Baumol (1986) shows that (unconditional) convergence of output per capita is observed among developed countries, but it is not shared by less developed economies, suggesting that there would exist “convergence clubs”. Indeed, a non-linear specification for the growth equation hold for a class of growth models, starting with Azariadis and Drazen (1990) . Their model produces multiple locally stable steady states in per capita output. Cross-country growth behavior in these models exhibits multiple regimes as countries associated with the same steady state obey a common linear regression. Durlauf and Johnson (1995) and Sachs and Warner (1995) divide a sample of develop and developing countries in groups based on country characteristics. They show that the laws of motion for growth within each subgroup are different: in growth regressions, the estimated coefficient on the initial level of GDP per capita (the convergence coefficient), although always negative, changes substantially, and is not statistically significant in all cases. More recently, Canova (2004) proposed a Bayesian procedure to examine the likelihood of convergence clubs in the distribution of income per capita. The break points are identified through the ordering of observations according to country characteristics, and this method allows him to identify clubs and estimate the convergence coefficient of each club. However, we still cannot assess how each of these variables are related to the converge coefficient.
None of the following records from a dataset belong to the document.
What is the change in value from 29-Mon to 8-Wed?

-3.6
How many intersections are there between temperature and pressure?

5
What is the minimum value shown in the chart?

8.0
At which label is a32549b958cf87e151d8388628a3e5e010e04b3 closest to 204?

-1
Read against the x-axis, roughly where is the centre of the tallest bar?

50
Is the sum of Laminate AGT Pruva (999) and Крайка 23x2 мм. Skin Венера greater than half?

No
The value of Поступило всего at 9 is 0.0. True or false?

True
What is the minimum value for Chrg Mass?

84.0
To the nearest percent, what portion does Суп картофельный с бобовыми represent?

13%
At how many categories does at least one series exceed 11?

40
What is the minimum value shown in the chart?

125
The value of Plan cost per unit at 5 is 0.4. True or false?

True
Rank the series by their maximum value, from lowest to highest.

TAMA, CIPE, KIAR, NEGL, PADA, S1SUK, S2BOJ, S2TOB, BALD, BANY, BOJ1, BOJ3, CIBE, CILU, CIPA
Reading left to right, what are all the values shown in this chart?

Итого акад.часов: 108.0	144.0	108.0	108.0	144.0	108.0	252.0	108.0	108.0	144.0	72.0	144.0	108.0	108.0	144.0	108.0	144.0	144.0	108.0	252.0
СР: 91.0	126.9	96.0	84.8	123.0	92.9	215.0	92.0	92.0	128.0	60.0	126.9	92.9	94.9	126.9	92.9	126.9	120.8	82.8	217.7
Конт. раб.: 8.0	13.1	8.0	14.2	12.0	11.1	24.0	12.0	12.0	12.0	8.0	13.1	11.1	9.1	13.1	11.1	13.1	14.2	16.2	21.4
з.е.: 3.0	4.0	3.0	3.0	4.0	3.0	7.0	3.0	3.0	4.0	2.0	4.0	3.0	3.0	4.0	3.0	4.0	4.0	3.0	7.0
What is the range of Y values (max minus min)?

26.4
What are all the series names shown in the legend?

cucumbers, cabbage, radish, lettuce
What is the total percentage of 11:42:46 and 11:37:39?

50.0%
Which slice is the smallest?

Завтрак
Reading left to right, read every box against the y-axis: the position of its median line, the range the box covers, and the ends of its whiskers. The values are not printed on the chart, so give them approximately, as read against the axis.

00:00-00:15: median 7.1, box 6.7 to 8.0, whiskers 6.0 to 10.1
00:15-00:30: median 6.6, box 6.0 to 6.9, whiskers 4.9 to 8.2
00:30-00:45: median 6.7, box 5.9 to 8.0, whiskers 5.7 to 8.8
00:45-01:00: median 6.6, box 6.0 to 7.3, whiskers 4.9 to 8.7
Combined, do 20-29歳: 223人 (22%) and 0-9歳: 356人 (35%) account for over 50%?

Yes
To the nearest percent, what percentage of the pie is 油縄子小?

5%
In recent works, Rodrik, 2011a and Rodrik, 2011b gave a new breath to the debate about convergence. His works suggest that we can find unconditional convergence if we look at industries instead of the whole economy. He documents evidence of unconditional convergence in 4-digit manufacturing industries for a large group of develop and developing countries over a period since 1990. Since unconditional convergence implies the existence of only one income per capita equilibrium level to be shared among all economies, is quite intuitive that it is true in sectors that face more external influence. Rodrik, 2011a and Rodrik, 2011b presented evidence that the productivity growth of low-productivity industries is larger. He also suggests that the industry-level unconditional convergence is not uniform across manufacturing industries, i.e., the speed of convergence changes across industries. There would exist a hierarchy within manufacturing – the convergence would be most rapid in machinery and equipment and least rapid in textiles and clothing.

Many empirical attempts to identify different dynamics of growth across countries have been made ( Baumol, 1986 , Durlauf and Johnson, 1995 , Sachs and Warner, 1995 and Canova, 2004 ). None of them allow us to assess how variables used to group countries with common growth dynamics are related to the growth dynamics itself. It is important, for example, to assess to what extent countries that adopt sound policies have been awarded with higher growth.